PASSAGE TO READ:
━━━━━━━━━━━━━━━━━━━━

ABA Parent’s Toolbox

ABA Parent’s Toolbox

Applied Behavior Analysis (ABA) is a science-based methodology. The “tools” presented in this blog sustain using reinforcement procedures. Parents can incorporate these skills into daily life activities.

 

  • The schedule 

We all use schedules! Activities that are important for parents maybe not be important to a child. Additionally, children’s abilities to manage time are not completely developed. Hence, it is a good idea to supplement their proper behavior with a visual aid. A visual schedule will assist your child in moving from a preferred activity to a non-preferred activity, reducing the chance for aberrant behaviors. For example, if your child has a hard time completing homework or a task, the visual schedule will include the number of minutes or exercises to be completed before moving to playing video games for 10 minutes. You can involve your child in the arrangement of the activities and the “moving” to another activity requirement. Initially, will introduce the schedule with more fun activities than no fun activities, gradually introduced more non-fun activities. 

  • Is timer time!

In order to assist the child’s ability to move from the fun activity to the non-fun activity without display of aberrant behaviors, bring out of your toolbox the timer. The timer can be anything that signals the end of an activity. You can verbally state “you have another minute,” later you can count down from 10, 9, 8, observing the child’s reaction and providing more time during the countdown if necessary. It is important to allow the child to make a good decision. After the end of the countdown, if the video game needs to be paused, first give the opportunity for the child to complete the action before you take action. The timer gives your child the opportunity to prepare emotionally for the transition.

━━━━━━━━━━━━━━━━━━━━

WHAT THE TASK ASKS: Type out the passage of the ABA toolbox text starting at "We all use schedules!" and ending at "Is timer time!", word for word.

LISTED ENTRIES:
━━━━━━━━━━━━━━━━━━━━

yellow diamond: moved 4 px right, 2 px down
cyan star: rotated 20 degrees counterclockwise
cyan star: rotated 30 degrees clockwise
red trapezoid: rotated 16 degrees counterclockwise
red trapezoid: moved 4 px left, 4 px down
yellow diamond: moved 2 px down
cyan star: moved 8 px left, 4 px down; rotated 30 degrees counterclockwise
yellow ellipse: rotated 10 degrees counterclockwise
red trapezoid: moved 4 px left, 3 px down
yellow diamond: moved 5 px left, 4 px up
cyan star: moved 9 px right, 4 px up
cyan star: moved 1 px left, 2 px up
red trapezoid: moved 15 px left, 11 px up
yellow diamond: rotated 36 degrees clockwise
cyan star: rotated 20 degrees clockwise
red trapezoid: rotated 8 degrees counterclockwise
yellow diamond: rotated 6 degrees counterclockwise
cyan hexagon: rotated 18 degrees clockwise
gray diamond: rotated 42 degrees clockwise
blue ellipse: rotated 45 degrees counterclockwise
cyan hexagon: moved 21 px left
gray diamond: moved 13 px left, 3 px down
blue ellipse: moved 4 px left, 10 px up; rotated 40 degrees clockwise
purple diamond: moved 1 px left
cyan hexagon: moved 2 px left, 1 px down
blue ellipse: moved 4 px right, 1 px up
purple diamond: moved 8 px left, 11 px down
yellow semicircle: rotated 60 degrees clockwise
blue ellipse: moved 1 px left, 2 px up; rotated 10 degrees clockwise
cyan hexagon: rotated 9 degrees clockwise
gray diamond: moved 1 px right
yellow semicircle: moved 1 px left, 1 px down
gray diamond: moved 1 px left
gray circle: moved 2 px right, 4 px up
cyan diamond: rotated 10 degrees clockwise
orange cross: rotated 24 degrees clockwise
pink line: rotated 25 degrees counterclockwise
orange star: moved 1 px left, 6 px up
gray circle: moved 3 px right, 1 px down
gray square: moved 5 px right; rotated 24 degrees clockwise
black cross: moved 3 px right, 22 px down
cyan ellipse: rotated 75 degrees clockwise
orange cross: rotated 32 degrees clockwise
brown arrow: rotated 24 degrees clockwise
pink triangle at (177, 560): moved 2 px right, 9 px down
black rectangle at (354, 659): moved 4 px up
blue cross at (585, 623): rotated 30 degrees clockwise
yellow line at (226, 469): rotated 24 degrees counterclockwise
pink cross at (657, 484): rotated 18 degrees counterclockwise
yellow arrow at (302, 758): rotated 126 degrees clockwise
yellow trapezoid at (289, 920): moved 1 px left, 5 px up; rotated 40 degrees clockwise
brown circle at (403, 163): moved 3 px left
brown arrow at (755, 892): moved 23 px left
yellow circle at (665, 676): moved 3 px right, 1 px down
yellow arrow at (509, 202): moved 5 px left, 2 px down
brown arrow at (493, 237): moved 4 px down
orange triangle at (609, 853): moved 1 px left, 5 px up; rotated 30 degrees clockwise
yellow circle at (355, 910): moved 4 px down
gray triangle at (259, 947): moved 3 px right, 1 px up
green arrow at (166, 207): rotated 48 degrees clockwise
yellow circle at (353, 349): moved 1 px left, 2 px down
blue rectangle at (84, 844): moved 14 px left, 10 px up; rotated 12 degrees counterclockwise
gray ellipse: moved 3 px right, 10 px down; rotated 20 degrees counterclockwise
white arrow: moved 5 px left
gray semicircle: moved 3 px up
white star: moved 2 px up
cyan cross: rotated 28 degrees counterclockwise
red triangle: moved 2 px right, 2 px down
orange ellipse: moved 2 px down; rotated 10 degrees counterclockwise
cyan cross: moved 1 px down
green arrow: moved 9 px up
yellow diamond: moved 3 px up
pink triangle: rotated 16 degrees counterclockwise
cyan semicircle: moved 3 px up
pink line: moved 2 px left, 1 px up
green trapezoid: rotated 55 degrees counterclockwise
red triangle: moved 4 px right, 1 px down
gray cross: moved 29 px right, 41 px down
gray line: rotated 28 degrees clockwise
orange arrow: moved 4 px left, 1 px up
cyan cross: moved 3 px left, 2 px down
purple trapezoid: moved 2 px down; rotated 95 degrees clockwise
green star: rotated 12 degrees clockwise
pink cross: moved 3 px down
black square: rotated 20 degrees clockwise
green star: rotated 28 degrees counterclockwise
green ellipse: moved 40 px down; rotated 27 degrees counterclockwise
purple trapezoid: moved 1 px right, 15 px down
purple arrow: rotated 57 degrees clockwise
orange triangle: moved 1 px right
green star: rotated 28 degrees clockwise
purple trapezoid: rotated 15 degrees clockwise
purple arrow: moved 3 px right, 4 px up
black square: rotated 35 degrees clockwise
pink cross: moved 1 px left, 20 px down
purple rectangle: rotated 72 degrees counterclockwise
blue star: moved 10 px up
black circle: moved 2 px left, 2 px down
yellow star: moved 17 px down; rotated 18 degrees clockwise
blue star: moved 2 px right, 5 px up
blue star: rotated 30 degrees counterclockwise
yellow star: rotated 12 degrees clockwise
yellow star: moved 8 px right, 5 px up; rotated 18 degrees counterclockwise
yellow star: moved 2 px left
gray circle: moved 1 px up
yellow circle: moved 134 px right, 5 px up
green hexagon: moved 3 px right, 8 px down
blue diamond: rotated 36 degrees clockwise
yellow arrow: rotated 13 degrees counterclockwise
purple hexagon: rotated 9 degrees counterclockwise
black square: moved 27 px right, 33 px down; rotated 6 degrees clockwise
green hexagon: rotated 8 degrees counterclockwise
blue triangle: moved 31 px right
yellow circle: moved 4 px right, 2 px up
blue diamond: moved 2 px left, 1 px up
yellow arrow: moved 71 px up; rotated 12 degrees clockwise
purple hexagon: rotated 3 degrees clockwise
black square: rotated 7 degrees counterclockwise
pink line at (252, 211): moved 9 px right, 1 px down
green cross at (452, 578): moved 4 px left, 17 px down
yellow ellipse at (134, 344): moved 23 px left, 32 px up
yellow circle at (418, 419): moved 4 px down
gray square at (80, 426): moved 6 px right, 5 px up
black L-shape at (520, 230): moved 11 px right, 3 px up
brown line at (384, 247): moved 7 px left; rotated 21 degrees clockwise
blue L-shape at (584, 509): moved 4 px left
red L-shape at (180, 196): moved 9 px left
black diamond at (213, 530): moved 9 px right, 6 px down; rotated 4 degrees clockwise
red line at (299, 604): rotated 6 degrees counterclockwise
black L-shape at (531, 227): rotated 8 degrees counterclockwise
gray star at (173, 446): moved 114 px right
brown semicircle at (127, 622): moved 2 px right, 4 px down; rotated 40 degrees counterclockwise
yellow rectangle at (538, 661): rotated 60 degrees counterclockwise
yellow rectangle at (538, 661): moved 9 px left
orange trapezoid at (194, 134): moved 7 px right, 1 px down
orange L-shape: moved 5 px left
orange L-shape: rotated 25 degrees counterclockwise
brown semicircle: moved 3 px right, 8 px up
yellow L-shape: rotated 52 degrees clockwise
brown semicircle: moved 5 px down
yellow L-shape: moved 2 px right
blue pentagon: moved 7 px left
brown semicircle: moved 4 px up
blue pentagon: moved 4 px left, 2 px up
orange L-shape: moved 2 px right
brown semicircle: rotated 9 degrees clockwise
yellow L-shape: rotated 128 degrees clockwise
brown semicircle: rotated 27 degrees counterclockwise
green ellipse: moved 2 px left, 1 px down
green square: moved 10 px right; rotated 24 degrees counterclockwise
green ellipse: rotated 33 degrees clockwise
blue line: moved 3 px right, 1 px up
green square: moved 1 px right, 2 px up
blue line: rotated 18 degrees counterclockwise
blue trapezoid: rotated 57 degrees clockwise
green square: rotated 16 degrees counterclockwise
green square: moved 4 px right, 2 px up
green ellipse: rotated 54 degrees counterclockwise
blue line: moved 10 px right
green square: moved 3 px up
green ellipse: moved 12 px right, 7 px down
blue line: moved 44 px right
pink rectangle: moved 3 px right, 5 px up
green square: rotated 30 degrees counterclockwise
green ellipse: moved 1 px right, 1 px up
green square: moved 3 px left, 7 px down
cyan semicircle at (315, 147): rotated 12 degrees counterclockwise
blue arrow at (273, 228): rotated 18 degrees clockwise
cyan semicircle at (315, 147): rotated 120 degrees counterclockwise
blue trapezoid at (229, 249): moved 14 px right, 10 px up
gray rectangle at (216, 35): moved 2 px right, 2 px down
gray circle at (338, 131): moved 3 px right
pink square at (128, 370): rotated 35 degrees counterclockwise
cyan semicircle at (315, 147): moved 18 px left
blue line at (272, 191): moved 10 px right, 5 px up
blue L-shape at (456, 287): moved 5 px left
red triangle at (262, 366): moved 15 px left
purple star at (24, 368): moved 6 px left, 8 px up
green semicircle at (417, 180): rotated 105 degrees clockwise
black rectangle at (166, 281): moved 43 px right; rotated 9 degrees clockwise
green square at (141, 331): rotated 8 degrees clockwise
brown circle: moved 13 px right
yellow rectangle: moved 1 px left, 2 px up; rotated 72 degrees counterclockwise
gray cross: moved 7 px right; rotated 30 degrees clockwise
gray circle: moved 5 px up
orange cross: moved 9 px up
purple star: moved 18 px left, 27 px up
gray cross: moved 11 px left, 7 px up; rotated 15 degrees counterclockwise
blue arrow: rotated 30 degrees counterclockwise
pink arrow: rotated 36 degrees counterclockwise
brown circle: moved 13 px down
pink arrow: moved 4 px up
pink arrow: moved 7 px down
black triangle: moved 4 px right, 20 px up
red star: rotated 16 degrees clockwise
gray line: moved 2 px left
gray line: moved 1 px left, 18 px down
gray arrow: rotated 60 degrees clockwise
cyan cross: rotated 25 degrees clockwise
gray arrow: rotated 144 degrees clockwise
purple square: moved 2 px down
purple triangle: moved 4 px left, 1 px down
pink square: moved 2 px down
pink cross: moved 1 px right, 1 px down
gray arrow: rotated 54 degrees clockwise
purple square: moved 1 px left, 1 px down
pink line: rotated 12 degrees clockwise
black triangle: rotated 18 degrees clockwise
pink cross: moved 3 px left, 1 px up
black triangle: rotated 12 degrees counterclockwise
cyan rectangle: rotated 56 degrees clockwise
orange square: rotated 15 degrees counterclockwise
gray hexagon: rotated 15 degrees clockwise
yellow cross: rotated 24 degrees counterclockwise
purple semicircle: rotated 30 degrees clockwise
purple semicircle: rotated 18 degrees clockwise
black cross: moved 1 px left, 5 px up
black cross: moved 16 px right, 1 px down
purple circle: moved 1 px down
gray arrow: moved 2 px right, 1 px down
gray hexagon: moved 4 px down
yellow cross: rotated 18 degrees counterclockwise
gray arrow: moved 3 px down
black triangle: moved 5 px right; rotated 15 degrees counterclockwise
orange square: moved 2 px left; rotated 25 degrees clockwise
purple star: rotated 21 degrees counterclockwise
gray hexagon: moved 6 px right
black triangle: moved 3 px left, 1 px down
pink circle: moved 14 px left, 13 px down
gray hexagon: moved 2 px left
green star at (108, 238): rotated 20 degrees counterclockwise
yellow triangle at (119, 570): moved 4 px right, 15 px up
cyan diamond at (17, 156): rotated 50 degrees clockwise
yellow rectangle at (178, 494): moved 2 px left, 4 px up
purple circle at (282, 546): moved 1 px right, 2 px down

━━━━━━━━━━━━━━━━━━━━

TASK SOLUTION:
We all use schedules! Activities that are important for parents maybe not be important to a child. Additionally, children’s abilities to manage time are not completely developed. Hence, it is a good idea to supplement their proper behavior with a visual aid. A visual schedule will assist your child in moving from a preferred activity to a non-preferred activity, reducing the chance for aberrant behaviors. For example, if your child has a hard time completing homework or a task, the visual schedule will include the number of minutes or exercises to be completed before moving to playing video games for 10 minutes. You can involve your child in the arrangement of the activities and the “moving” to another activity requirement. Initially, will introduce the schedule with more fun activities than no fun activities, gradually introduced more non-fun activities. 

  • Is timer time!